ABOUT THIS EXERCISE:
Exclude the pictures from your copy, and reproduce each entry below verbatim.
______
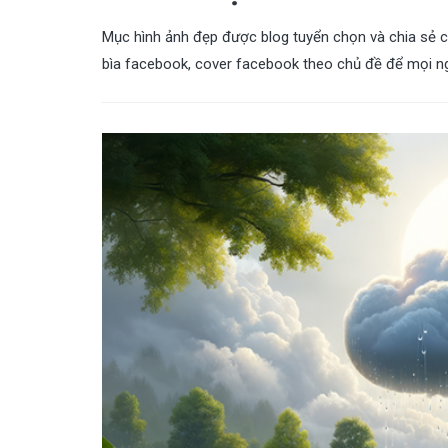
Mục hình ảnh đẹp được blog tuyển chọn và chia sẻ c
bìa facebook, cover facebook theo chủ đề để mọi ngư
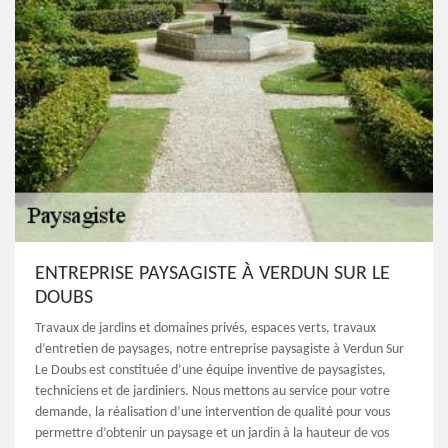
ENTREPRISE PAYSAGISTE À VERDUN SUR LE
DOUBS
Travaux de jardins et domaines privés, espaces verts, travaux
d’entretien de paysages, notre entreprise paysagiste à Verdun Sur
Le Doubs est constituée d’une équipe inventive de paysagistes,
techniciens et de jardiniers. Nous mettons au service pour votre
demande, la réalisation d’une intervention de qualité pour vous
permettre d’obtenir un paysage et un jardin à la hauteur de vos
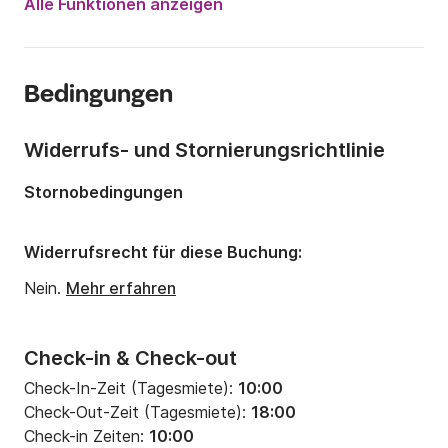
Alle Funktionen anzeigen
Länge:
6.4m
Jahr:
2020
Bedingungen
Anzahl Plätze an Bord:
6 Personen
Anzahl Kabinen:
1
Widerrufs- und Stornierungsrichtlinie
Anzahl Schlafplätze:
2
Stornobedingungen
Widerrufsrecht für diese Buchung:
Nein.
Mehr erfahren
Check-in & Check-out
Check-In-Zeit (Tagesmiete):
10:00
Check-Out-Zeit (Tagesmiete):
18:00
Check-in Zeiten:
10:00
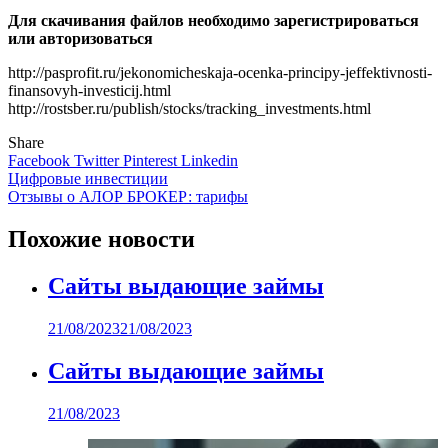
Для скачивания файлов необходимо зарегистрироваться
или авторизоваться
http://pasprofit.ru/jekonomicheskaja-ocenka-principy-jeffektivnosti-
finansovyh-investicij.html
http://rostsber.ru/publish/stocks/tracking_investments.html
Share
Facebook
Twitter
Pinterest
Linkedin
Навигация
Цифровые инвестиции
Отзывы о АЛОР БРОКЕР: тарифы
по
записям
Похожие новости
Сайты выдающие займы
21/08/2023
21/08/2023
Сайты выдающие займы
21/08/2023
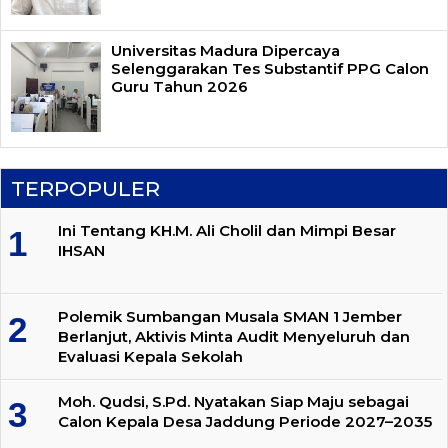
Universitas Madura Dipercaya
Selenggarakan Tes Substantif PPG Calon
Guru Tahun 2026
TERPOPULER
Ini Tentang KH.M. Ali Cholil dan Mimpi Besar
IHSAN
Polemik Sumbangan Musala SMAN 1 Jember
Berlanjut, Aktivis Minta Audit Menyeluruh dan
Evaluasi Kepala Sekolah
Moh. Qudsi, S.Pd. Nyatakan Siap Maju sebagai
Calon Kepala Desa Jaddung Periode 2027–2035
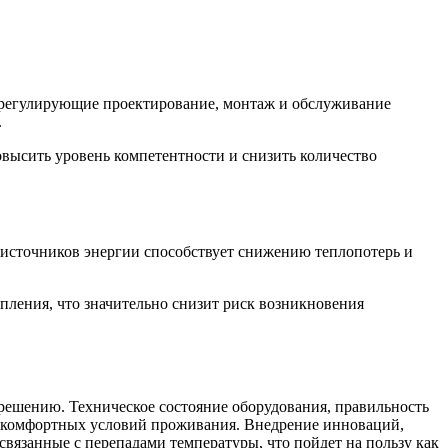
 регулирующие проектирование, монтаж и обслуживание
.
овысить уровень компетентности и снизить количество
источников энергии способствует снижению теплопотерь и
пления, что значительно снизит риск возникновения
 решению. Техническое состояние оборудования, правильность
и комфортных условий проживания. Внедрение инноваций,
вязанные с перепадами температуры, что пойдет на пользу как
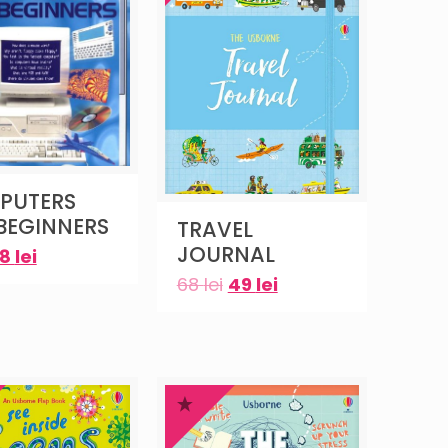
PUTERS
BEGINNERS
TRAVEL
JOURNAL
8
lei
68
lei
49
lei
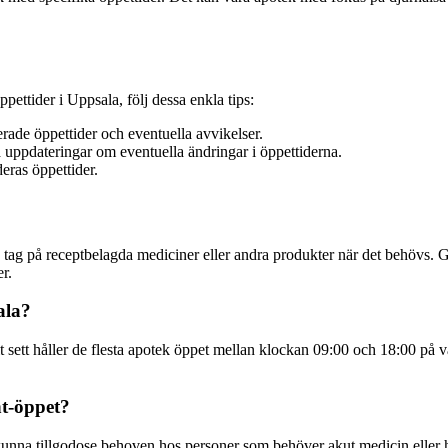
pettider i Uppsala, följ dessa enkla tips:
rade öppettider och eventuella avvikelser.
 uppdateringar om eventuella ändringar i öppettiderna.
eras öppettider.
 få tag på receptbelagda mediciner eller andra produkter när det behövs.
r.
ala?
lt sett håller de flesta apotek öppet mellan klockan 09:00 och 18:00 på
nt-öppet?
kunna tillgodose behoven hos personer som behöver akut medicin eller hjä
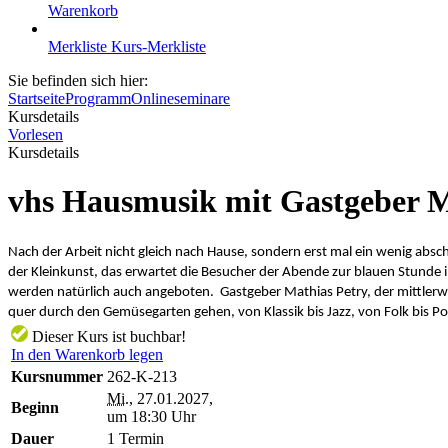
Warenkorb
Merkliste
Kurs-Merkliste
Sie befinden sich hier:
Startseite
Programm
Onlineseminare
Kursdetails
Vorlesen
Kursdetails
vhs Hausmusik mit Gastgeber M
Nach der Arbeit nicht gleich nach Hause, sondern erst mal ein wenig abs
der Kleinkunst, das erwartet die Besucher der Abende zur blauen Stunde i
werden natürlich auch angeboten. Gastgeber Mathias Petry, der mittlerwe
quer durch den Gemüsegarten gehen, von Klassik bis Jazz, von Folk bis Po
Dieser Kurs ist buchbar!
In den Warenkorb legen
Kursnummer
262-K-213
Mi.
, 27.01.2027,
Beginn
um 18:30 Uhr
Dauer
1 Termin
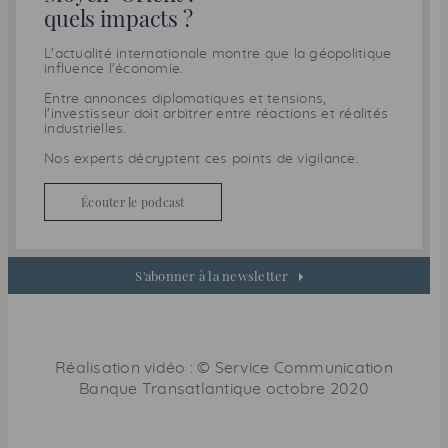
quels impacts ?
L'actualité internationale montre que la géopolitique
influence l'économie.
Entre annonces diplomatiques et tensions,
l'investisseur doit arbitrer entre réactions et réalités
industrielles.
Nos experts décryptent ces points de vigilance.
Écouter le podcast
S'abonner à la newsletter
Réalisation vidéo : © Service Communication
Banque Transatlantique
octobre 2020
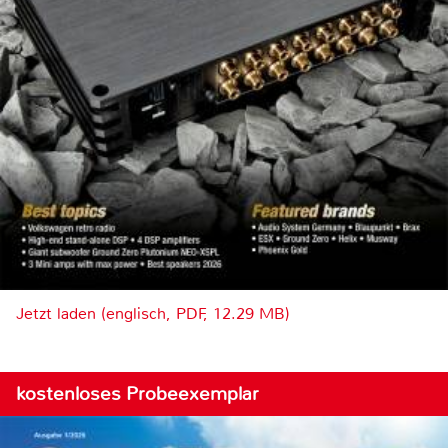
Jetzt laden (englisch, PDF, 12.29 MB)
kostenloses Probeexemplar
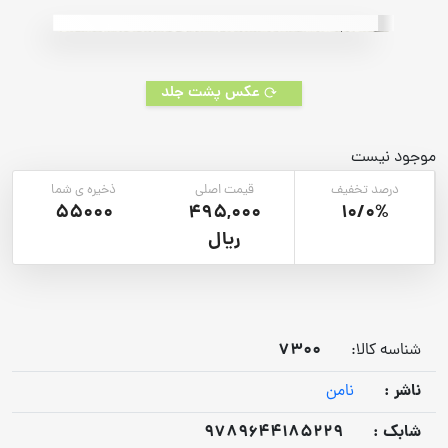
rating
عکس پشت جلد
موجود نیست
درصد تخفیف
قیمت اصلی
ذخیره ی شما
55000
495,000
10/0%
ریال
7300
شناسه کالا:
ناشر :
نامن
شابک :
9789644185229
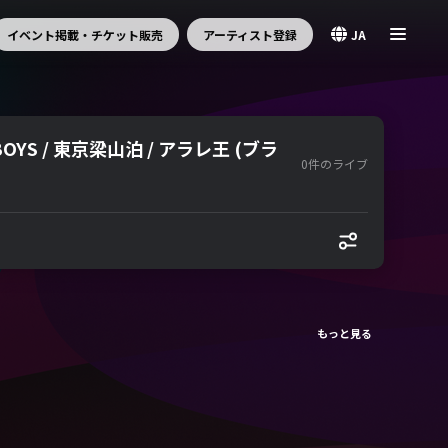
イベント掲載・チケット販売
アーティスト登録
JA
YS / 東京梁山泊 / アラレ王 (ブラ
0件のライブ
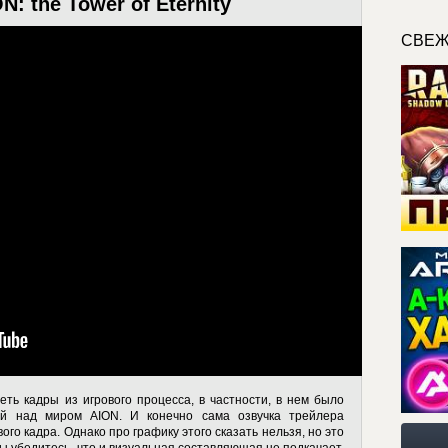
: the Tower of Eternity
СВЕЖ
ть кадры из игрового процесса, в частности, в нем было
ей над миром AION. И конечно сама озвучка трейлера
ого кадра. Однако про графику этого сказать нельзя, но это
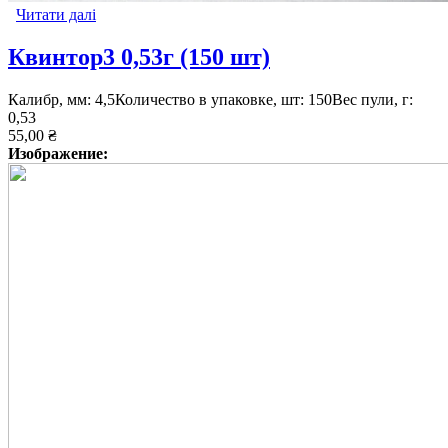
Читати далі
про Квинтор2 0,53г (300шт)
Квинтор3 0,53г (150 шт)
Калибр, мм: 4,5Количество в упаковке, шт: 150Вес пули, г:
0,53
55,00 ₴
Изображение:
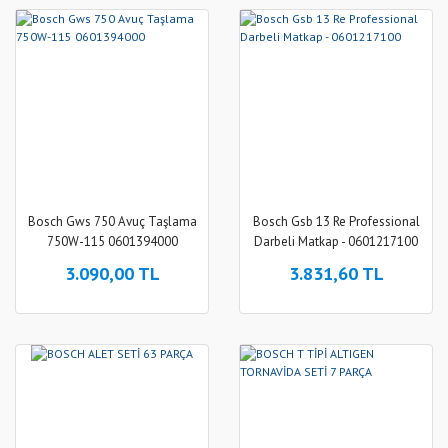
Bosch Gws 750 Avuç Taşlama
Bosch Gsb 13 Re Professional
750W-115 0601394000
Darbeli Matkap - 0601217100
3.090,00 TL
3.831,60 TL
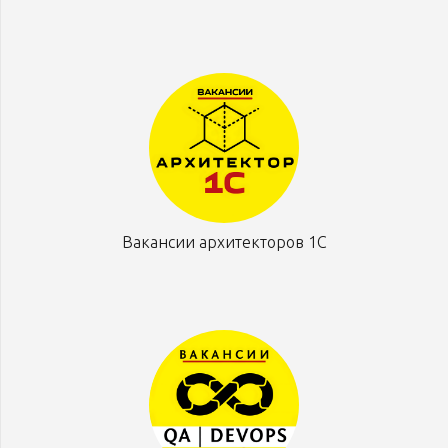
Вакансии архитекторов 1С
______
RESPONSE TO THIS EXERCISE:
Mục hình ảnh đẹp được blog tuyển chọn và chia sẻ c
bìa facebook, cover facebook theo chủ đề để mọi ngư
ENTREPRISE PAYSAGISTE À VERDUN SUR LE
DOUBS
Travaux de jardins et domaines privés, espaces verts, travaux
d’entretien de paysages, notre entreprise paysagiste à Verdun Sur
Le Doubs est constituée d’une équipe inventive de paysagistes,
techniciens et de jardiniers. Nous mettons au service pour votre
demande, la réalisation d’une intervention de qualité pour vous
permettre d’obtenir un paysage et un jardin à la hauteur de vos
Alle Funktionen anzeigen
Länge:
6.4m
Jahr:
2020
Bedingungen
Anzahl Plätze an Bord:
6 Personen
Anzahl Kabinen:
1
Widerrufs- und Stornierungsrichtlinie
Anzahl Schlafplätze:
2
Stornobedingungen
Widerrufsrecht für diese Buchung:
Nein.
Mehr erfahren
Check-in & Check-out
Check-In-Zeit (Tagesmiete):
10:00
Check-Out-Zeit (Tagesmiete):
18:00
Check-in Zeiten:
10:00
Для скачивания файлов необходимо зарегистрироваться
или авторизоваться
http://pasprofit.ru/jekonomicheskaja-ocenka-principy-jeffektivnosti-
finansovyh-investicij.html
http://rostsber.ru/publish/stocks/tracking_investments.html
Share
Facebook
Twitter
Pinterest
Linkedin
Навигация
Цифровые инвестиции
Отзывы о АЛОР БРОКЕР: тарифы
по
записям
Похожие новости
Сайты выдающие займы
21/08/2023
21/08/2023
Сайты выдающие займы
21/08/2023
Universitas Madura Dipercaya
Selenggarakan Tes Substantif PPG Calon
Guru Tahun 2026
TERPOPULER
Ini Tentang KH.M. Ali Cholil dan Mimpi Besar
IHSAN
Polemik Sumbangan Musala SMAN 1 Jember
Berlanjut, Aktivis Minta Audit Menyeluruh dan
Evaluasi Kepala Sekolah
Moh. Qudsi, S.Pd. Nyatakan Siap Maju sebagai
Calon Kepala Desa Jaddung Periode 2027–2035
 регулирующие проектирование, монтаж и обслуживание
.
овысить уровень компетентности и снизить количество
источников энергии способствует снижению теплопотерь и
пления, что значительно снизит риск возникновения
 решению. Техническое состояние оборудования, правильность
и комфортных условий проживания. Внедрение инноваций,
вязанные с перепадами температуры, что пойдет на пользу как
PUTERS
BEGINNERS
TRAVEL
JOURNAL
8
lei
68
lei
49
lei
pettider i Uppsala, följ dessa enkla tips:
rade öppettider och eventuella avvikelser.
 uppdateringar om eventuella ändringar i öppettiderna.
eras öppettider.
 få tag på receptbelagda mediciner eller andra produkter när det behövs.
r.
ala?
lt sett håller de flesta apotek öppet mellan klockan 09:00 och 18:00 på
nt-öppet?
kunna tillgodose behoven hos personer som behöver akut medicin eller hjä
Warenkorb
Merkliste
Kurs-Merkliste
Sie befinden sich hier:
Startseite
Programm
Onlineseminare
Kursdetails
Vorlesen
Kursdetails
vhs Hausmusik mit Gastgeber M
Nach der Arbeit nicht gleich nach Hause, sondern erst mal ein wenig abs
der Kleinkunst, das erwartet die Besucher der Abende zur blauen Stunde i
werden natürlich auch angeboten. Gastgeber Mathias Petry, der mittlerwe
quer durch den Gemüsegarten gehen, von Klassik bis Jazz, von Folk bis Po
Dieser Kurs ist buchbar!
In den Warenkorb legen
Kursnummer
262-K-213
Mi.
, 27.01.2027,
Beginn
um 18:30 Uhr
Dauer
1 Termin
quels impacts ?
L'actualité internationale montre que la géopolitique
influence l'économie.
Entre annonces diplomatiques et tensions,
l'investisseur doit arbitrer entre réactions et réalités
industrielles.
Nos experts décryptent ces points de vigilance.
Écouter le podcast
S'abonner à la newsletter
Réalisation vidéo : © Service Communication
Banque Transatlantique
octobre 2020
Jetzt laden (englisch, PDF, 12.29 MB)
kostenloses Probeexemplar
rating
عکس پشت جلد
موجود نیست
درصد تخفیف
قیمت اصلی
ذخیره ی شما
55000
495,000
10/0%
ریال
7300
شناسه کالا:
ناشر :
نامن
شابک :
9789644185229
イベント掲載・チケット販売
アーティスト登録
JA
YS / 東京梁山泊 / アラレ王 (ブラ
0件のライブ
: the Tower of Eternity
СВЕЖ
ть кадры из игрового процесса, в частности, в нем было
ей над миром AION. И конечно сама озвучка трейлера
ого кадра. Однако про графику этого сказать нельзя, но это
Читати далі
про Квинтор2 0,53г (300шт)
Квинтор3 0,53г (150 шт)
Калибр, мм: 4,5Количество в упаковке, шт: 150Вес пули, г:
0,53
55,00 ₴
Изображение:
Bosch Gws 750 Avuç Taşlama
Bosch Gsb 13 Re Professional
750W-115 0601394000
Darbeli Matkap - 0601217100
3.090,00 TL
3.831,60 TL
Вакансии архитекторов 1С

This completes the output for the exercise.